In keeping with the spirit of an election year, the theme for National Preservation Week that begins today and runs through Saturday is "the people's choice."
Judging from what I see and hear in neighborhoods in Los Angeles and elsewhere, it is no contest. Preservation as a planning and design movement with political, economic and social implications has grown to be a major force in the shaping of our cities in recent years.
Very much on the increase has been the adaptation of dated buildings, historic or otherwise, to new uses, the restoration, conservation and preservation of others, and generally. a sensitive attempt to create a more varied and rich urban fabric.
The result has been new life and value to old neighborhoods and the laying to rest of the criticisms in real estate circles that preservation is a self-indulgent movement prompted by fear of progress. (Though, to be sure, there is no preventing some residents from using preservation as a banner to cloak their greed and prejudice.)
But overwhelmingly, the preservation movement has been a heartening response to an emerging awareness and appreciation of our rich architectural legacy and its potential to lend a city a sense of time, place and pride.
Nowhere is this more evident than in the rise of neighborhood activism. As noted by Daniel Hoye in the Los Angeles Conservancy's current newsletter, "community and homeowner groups are using the tools of preservation to instill pride of ownership, improved neighborhood image and a better quality of life." Hoye continues:
"By organizing to create a voice, neighborhood groups can better address civic issues, such as traffic, parking, crime, graffiti, improved city services, adjacent developments and incompatible land use. At the same time, they can protect architectural integrity through designation processes, which often provide economic benefits for homeowners."
These, of course, are not just preservation issues, but quality-of-life issues that apply to all neighborhoods, be they architecturally or historically distinctive, or not. It is a linkage that our politicians, planners and bureaucrats would be wise to recognize, given the drift of Los Angeles in the present and foreseeable future from a collection of first-growth suburbs into a logjam of a second-growth city.
Short Takes: Critical to preservation in Los Angeles are the local Historic Cultural Monument ordinance, the city's Cultural Heritage Commission and the Cultural Affairs Department, all of which, at present, are in the process of, hopefully, being strengthened.
Soon to be released is the draft of a new ordinance that will extend the protection of historical monuments and increase pressure on owners to seek preservation solutions rather than demolition. Working on the ordinance has been Councilman Joel Wachs, helped by the commission and the department that seem to have been revitalized under Rodney Punt, acting as general manager.

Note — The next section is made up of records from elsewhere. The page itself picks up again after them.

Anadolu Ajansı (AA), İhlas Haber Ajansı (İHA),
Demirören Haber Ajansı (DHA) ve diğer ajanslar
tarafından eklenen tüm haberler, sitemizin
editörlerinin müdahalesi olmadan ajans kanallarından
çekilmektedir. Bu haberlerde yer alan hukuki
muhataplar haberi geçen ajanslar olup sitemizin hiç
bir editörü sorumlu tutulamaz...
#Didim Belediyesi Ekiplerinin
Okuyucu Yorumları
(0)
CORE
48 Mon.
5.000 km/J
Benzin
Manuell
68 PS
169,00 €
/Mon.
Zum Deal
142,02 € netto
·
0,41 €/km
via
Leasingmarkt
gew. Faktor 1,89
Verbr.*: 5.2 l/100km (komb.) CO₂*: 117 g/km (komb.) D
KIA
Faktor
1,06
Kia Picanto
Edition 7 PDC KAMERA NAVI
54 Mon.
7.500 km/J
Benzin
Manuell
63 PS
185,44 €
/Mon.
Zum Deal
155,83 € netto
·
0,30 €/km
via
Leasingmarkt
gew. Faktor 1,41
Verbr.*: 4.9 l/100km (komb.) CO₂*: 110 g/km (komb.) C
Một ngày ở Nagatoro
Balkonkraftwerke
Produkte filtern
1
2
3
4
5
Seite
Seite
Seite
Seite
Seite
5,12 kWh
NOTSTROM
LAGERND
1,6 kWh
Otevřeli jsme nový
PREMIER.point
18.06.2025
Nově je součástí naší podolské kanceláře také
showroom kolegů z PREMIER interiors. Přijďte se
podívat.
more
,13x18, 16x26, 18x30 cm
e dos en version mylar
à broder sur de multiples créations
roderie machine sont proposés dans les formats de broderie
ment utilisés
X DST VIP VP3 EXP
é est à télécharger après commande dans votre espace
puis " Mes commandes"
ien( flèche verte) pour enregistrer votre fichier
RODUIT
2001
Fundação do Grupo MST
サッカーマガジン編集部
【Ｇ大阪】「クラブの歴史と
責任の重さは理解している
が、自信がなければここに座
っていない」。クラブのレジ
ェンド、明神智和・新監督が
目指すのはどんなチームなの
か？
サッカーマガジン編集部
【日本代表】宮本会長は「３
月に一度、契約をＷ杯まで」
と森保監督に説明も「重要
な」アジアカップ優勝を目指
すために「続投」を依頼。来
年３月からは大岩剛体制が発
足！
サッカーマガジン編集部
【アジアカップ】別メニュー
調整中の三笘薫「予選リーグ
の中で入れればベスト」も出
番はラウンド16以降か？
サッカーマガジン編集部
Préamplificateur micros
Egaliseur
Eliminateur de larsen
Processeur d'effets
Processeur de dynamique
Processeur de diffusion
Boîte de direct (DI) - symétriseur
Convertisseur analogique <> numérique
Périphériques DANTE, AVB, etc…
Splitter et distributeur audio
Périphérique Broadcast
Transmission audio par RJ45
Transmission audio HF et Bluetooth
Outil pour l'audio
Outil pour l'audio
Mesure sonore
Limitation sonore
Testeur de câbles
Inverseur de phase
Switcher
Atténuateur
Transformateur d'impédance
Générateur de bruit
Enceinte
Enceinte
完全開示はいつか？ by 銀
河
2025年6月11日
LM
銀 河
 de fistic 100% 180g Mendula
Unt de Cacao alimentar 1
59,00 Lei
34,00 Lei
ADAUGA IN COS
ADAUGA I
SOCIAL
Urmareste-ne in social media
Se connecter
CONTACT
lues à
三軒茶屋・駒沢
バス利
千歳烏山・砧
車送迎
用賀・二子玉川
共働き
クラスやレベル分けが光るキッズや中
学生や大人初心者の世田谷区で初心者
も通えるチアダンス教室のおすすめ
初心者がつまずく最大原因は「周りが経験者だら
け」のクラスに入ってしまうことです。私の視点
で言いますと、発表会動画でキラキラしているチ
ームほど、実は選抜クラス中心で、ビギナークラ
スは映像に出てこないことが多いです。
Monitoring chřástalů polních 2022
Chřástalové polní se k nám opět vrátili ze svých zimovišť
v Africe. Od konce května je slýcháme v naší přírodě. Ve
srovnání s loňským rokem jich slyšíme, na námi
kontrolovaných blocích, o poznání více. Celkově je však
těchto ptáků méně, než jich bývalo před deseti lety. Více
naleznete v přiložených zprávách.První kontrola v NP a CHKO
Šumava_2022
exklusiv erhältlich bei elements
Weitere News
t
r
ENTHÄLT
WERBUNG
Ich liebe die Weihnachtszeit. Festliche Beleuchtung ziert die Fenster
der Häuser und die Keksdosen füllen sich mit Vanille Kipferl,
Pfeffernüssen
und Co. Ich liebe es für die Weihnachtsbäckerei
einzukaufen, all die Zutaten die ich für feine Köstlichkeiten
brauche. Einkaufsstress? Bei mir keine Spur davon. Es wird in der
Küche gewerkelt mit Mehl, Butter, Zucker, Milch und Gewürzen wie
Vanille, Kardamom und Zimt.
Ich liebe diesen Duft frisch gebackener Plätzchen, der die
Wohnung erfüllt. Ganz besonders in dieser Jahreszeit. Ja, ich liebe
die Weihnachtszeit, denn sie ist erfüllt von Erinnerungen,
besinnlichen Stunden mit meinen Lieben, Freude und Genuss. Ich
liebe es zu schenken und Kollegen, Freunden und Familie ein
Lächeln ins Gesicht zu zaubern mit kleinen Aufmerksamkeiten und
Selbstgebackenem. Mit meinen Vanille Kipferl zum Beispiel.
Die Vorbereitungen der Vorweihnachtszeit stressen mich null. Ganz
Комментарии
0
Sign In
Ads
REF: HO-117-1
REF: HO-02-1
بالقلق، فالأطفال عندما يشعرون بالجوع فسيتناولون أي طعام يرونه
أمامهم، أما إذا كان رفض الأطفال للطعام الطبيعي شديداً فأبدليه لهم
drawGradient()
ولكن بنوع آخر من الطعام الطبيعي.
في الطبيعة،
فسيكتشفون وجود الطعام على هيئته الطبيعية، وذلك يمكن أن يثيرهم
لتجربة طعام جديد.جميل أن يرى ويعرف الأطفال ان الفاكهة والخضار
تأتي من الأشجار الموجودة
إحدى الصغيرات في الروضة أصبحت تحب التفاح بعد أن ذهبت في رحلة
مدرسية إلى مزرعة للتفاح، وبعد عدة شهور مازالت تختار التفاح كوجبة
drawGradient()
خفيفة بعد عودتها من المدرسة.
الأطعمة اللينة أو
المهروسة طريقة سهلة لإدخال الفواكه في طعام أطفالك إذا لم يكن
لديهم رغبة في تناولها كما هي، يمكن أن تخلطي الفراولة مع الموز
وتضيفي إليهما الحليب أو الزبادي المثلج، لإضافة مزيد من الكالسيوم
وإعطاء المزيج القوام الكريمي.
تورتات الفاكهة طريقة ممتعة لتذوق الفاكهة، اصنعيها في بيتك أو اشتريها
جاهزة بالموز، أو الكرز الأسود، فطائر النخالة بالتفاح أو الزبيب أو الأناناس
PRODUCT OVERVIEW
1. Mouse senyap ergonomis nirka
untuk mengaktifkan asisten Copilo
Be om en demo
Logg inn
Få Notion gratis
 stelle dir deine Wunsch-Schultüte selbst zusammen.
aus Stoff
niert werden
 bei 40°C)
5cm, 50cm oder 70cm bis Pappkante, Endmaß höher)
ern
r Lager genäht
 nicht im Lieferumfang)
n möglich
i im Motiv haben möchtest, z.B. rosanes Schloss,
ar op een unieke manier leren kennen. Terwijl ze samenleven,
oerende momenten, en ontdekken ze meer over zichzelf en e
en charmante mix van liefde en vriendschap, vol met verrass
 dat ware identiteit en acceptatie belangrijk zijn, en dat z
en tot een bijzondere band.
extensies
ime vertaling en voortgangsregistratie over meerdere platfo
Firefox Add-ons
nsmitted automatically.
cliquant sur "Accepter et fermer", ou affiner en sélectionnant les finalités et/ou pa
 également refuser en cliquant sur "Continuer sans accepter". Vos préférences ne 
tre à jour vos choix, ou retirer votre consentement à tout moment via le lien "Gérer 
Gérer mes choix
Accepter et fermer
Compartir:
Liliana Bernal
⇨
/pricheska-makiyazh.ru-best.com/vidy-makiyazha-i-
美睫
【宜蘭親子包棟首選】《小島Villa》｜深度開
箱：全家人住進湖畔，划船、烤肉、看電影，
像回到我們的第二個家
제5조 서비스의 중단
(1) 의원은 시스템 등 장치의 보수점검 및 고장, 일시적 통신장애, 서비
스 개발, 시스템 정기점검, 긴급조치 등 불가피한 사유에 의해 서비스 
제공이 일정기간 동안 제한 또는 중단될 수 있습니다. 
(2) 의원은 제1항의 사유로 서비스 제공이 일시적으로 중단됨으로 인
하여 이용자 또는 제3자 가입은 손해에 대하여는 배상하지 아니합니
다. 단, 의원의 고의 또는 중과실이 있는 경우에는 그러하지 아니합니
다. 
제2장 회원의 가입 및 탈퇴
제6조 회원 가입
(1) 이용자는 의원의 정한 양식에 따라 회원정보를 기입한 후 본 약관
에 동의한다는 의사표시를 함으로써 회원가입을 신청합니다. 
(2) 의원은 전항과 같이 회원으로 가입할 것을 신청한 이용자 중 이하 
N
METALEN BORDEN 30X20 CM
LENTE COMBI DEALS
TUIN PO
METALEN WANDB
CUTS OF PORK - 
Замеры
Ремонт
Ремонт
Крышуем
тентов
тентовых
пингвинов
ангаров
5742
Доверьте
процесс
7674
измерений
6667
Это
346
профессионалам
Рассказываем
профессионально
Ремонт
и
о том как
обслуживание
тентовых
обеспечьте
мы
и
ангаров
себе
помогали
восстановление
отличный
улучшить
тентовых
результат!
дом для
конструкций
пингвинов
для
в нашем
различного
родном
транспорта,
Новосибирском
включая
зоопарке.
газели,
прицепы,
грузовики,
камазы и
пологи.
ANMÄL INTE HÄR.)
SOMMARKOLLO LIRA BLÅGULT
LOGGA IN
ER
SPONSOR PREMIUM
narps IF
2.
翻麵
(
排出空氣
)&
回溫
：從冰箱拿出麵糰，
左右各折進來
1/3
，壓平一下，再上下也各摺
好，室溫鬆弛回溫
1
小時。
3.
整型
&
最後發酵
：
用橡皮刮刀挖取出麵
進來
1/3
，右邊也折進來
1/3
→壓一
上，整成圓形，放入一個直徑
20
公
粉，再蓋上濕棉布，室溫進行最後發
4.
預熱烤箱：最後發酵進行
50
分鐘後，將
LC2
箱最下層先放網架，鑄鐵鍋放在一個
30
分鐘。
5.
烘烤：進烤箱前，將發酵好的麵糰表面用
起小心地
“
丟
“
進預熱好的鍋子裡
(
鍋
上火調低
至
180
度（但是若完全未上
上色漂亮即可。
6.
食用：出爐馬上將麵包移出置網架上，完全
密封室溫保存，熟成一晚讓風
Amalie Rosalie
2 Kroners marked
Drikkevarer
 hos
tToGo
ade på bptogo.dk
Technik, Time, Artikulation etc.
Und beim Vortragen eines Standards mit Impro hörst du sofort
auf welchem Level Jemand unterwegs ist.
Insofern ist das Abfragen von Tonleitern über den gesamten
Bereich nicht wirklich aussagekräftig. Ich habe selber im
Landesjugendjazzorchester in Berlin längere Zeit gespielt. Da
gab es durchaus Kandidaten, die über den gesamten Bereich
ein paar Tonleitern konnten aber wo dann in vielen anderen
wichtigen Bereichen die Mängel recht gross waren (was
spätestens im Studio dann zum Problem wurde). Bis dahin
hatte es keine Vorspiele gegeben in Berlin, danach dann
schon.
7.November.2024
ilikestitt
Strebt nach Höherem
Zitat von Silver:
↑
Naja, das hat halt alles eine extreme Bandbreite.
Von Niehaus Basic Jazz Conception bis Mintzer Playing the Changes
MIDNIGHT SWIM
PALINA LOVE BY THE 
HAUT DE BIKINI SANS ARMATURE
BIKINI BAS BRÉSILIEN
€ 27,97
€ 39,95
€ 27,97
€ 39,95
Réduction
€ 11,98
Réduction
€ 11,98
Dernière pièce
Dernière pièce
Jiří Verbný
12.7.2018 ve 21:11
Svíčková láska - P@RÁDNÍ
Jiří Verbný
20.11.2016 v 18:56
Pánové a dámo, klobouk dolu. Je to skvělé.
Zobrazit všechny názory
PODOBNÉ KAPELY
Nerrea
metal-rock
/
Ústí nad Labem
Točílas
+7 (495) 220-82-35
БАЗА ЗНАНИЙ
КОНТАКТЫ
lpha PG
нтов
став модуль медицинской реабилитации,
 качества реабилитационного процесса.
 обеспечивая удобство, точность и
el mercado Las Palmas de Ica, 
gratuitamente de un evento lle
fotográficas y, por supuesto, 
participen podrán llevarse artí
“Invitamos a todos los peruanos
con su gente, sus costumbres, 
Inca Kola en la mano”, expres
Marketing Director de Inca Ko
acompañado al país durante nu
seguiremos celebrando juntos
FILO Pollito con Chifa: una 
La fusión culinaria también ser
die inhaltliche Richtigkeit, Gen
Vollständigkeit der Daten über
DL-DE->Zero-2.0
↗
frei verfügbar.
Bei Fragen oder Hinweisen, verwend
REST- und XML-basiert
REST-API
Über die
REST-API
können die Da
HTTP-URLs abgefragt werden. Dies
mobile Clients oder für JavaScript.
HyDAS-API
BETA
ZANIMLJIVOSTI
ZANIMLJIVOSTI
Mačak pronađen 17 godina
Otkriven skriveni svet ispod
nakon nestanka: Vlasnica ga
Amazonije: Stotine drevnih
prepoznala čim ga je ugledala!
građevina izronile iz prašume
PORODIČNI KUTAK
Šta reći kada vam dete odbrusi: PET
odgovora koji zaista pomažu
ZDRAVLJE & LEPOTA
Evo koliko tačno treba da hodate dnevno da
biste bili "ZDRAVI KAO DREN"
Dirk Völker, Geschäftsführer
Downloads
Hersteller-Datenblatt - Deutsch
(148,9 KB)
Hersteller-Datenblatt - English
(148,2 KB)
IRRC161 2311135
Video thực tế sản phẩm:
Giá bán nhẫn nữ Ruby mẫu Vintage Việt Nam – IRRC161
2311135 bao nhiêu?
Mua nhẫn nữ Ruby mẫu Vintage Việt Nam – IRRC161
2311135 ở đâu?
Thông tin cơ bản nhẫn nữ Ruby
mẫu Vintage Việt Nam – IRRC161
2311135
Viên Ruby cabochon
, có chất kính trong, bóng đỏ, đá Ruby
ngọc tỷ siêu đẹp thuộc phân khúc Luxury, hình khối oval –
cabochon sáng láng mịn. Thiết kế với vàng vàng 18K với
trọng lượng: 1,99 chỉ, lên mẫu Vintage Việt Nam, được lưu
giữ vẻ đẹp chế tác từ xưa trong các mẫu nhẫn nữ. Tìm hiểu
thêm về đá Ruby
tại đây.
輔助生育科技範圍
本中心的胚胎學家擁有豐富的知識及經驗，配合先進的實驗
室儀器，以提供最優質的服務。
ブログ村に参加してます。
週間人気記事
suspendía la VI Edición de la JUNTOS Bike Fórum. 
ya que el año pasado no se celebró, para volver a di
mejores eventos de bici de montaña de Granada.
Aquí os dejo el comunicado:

Given the increasing political muscle of the preservation movement, Punt, who is seeking a permanent appointment as department head, no doubt, recognizes the value of preservation. Certainly, one could describe the amiable Punt as a preservationist of sorts, having somehow survived in the department for 11 years, including 7 as deputy to the unlamented Fred Croton.
It is heartening to note that the county received 10 proposals to preserve through a new use the Pan Pacific Auditorium in the Fairfax district, with its sculpted Streamline Moderne-style facade, as one of the city's more expressive landmarks.
Of the 10, the county's asset management staff has indicated it prefers a scheme consisting of a retail and entertainment center featuring an ice rink, five movie theaters, restaurants and offices. It was submitted by the development firms of Kornwasser & Friedman and Goldrich & Kest, and designed by Gruen & Associates.
Having been once bitten by a scheme that failed to materialize, the county, obviously, wants to be on the safe side and pick a project that will work and generate some funds. But whether the mix of uses and design selected is appropriate to the landmark and the surrounding community is another matter. It is with this in mind that I look forward to a public presentation of all the schemes.
When dealing with public resources, in particular historic landmarks, the governmental agencies involved must recognize that they have an obligation to look beyond the bottom line. Lest the Reagan Administration has made us forget, there is something called a public trust.
Demonstrating that public trust recently was the city of Pasadena and its enlightened negotiations to protect the Julia Morgan-designed YWCA Building in the civic center. A portion of it was marked for demolition under a plan by the Y for a new fitness facility.
The negotiations were complex and heated, but it appears that everyone involved gave a little so that the design integrity of the building, in particular the gym, could be saved.